I'm sure the 300 f/2.8 and MkIII are an awesome combination too, just not travelling to Uganda with weight restrictions . I struck lucky, getting a mint one that had only been used twice. They now sell used (at least from retailers) for £1000 more than I paid. Even sold privately on eBay, they are at least £500 more than I paid.


----------



## bdunbar79 (Jul 12, 2012)

Kernuak said:


> Razor2012 said:
> 
> 
> > bdunbar79 said:
> ...



I will ONLY travel to football games with the 300 f/2.8 already pre-mounted to a monopod and no farther from my car to the stands.


----------



## Razor2012 (Jul 12, 2012)

bdunbar79 said:


> Kernuak said:
> 
> 
> > Razor2012 said:
> ...



Do you have the I or II?


----------



## bdunbar79 (Jul 12, 2012)

There are a ton of versions, so I'll type the whole title to the version I have:

300mm f/2.8L IS I

The II is probably much lighter.


----------



## Razor2012 (Jul 12, 2012)

bdunbar79 said:


> There are a ton of versions, so I'll type the whole title to the version I have:
> 
> 300mm f/2.8L IS I
> 
> The II is probably much lighter.



I know the 400II is lighter than the I. Awesome lens.


----------



## Kernuak (Jul 12, 2012)

Razor2012 said:


> bdunbar79 said:
> 
> 
> > There are a ton of versions, so I'll type the whole title to the version I have:
> ...


The 300 MkII is lighter also. I also have the 300 f/2.8 L IS USM original and it gets quite heavy after walking around with it in a rucksack for an hour or two, along with two bodies and a few other lenses. I think I'm carrying around 30kg at times.


----------



## Razor2012 (Jul 12, 2012)

The IQ from the 300 ver I is outstanding from what I have seen, I'm not sure if ver II improves much in that department.


----------



## wickidwombat (Jul 13, 2012)

I would NOT buy a used 5Dmk3 after having a faulty unit there are definately bad copies out there. this would be the main reason people are dumping them so early too much risk IMO

buy it new get a warranty and if you get a dud take it back


----------



## bdunbar79 (Jul 13, 2012)

Razor2012 said:


> The IQ from the 300 ver I is outstanding from what I have seen, I'm not sure if ver II improves much in that department.
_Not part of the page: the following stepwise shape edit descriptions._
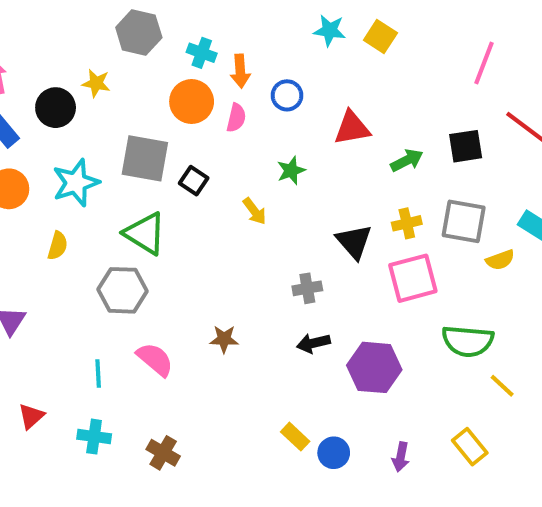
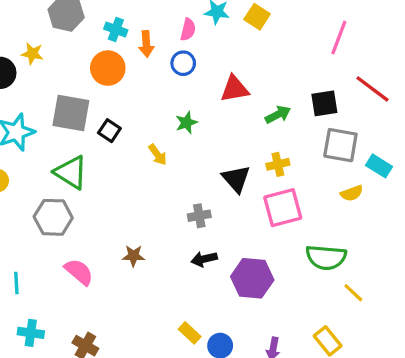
pink semicircle: (236, 118) -> (188, 30), moved
gray square: (464, 221) -> (340, 145), moved
cyan line: (98, 374) -> (16, 283), moved

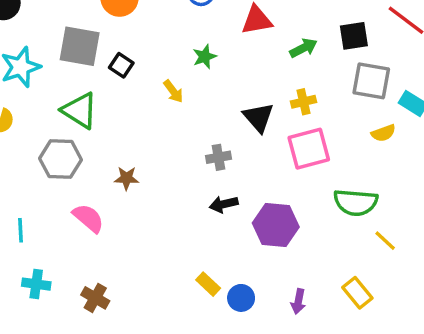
brown star: (133, 256) -> (126, 178), moved

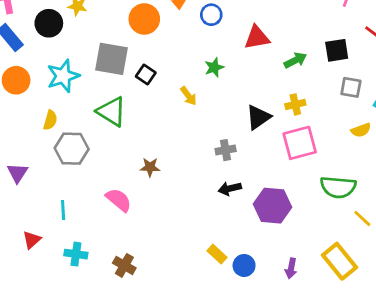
gray square: (371, 81) -> (351, 87), size x0.7
black triangle: (258, 117) -> (258, 117), turned 36
gray hexagon: (61, 159) -> (72, 149), moved
yellow rectangle: (357, 293) -> (340, 261), size x1.4

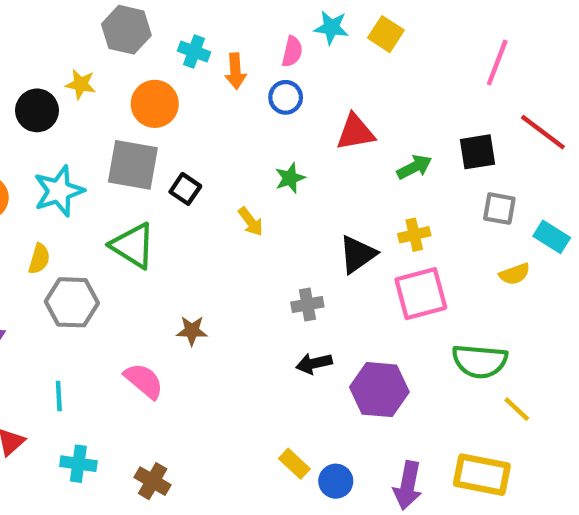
orange circle: (144, 19) -> (155, 104), moved
yellow rectangle: (340, 261) -> (482, 475), turned -40
purple arrow: (291, 268) -> (408, 486), size x1.5

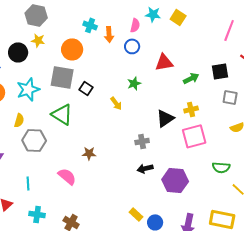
gray hexagon: (126, 30) -> (36, 15), moved
green semicircle: (480, 361) -> (221, 167), size x0.7

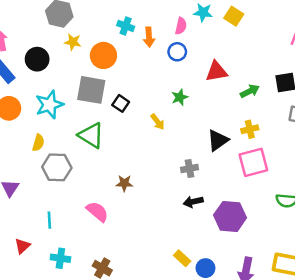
yellow star: (38, 40) -> (73, 42), moved

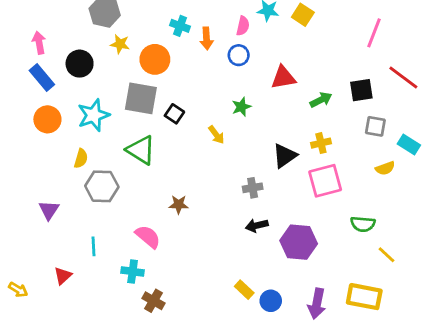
cyan cross: (60, 258) -> (133, 271), moved

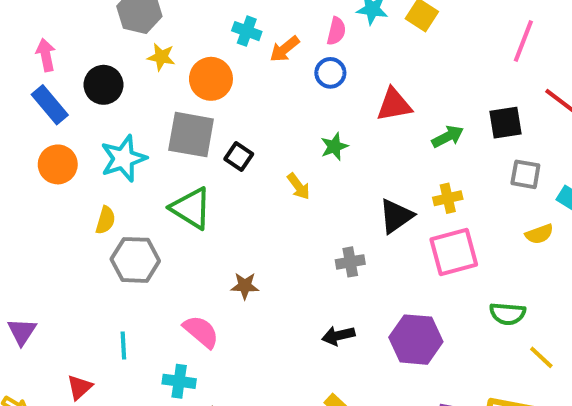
orange arrow: (207, 38) -> (285, 49), turned 55
purple triangle: (49, 210) -> (22, 332), moved
black arrow: (257, 225) -> (338, 336), moved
From what I've seen and Bryan Carnathan's website, no the Version II does not offer an enchanced IQ; the selling point was updated IS motor and less weight. Here's what I did. I saw the price of the new one, $7299 at B&H. I then found a version I that was actually in great shape, including the lens mount and the glass was clean, and bought that for $4500. I don't mind the weight since I'm at a fixed sporting event site when using it. So I was able to save $2800 and am getting the exact same IQ. 

For the 400 I did the exact same thing. Found a fantastic version I copy for $5999 vs. the newest price around $10,900 or some even for $11,400. Again, same IQ, more weight, $5k cheaper. 

Since I saved $7800, that I'd say was a great deal. Not that spending that kind of money is a great deal, I'd just say relatively speaking $9500 is cheaper than $20,000.

Will I ever spend that much at once on lenses again? NO.


----------



## Razor2012 (Jul 13, 2012)

bdunbar79 said:


> Razor2012 said:
> 
> 
> > The IQ from the 300 ver I is outstanding from what I have seen, I'm not sure if ver II improves much in that department.
> ...



That's great, you saved alot of money there and have a couple of awesome lenses.


----------